[Extracted data entries]
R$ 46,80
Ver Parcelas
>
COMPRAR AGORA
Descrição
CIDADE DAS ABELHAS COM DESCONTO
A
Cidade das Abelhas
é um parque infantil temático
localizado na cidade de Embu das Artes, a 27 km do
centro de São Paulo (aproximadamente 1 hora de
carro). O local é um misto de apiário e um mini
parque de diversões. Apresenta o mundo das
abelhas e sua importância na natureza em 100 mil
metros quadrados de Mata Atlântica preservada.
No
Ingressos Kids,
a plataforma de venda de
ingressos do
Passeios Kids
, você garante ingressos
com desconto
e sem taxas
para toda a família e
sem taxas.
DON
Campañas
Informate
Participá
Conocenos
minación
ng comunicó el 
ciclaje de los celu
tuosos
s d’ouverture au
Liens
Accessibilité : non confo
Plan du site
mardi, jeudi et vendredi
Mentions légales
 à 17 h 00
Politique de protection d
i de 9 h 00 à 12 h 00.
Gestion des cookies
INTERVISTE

...

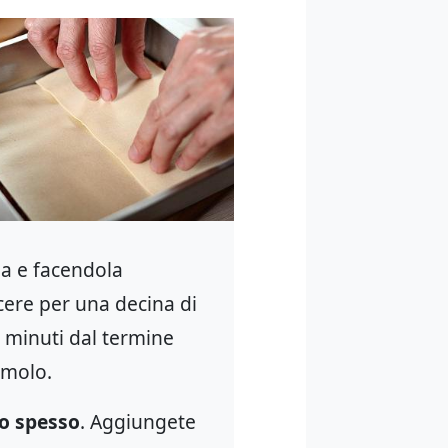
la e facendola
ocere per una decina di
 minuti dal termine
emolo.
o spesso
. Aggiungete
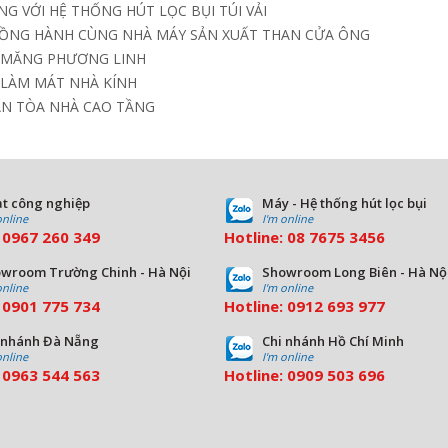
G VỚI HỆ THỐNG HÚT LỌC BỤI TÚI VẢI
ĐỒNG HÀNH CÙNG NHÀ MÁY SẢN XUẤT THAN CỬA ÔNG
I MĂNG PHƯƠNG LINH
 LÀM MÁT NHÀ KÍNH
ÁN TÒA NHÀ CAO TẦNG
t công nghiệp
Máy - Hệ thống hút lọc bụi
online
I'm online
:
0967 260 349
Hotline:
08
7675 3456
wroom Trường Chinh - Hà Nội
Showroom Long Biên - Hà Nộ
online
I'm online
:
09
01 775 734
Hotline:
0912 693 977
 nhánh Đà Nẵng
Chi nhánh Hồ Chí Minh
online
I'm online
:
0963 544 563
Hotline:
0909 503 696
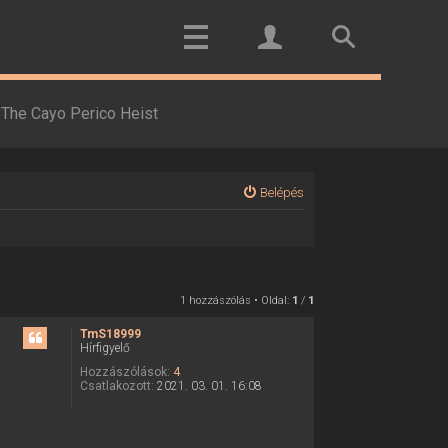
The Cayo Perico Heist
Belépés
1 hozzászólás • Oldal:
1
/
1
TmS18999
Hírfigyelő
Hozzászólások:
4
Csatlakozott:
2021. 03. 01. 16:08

* [WORK TO COMPLETE] Return the lines of the records from the line with "The Cayo Perico Heist" up to and including the line with "2021. 03. 01. 16:08", reproducing them without any change.

* [FINAL ANSWER]
The Cayo Perico Heist
Belépés
1 hozzászólás • Oldal:
1
/
1
TmS18999
Hírfigyelő
Hozzászólások:
4
Csatlakozott:
2021. 03. 01. 16:08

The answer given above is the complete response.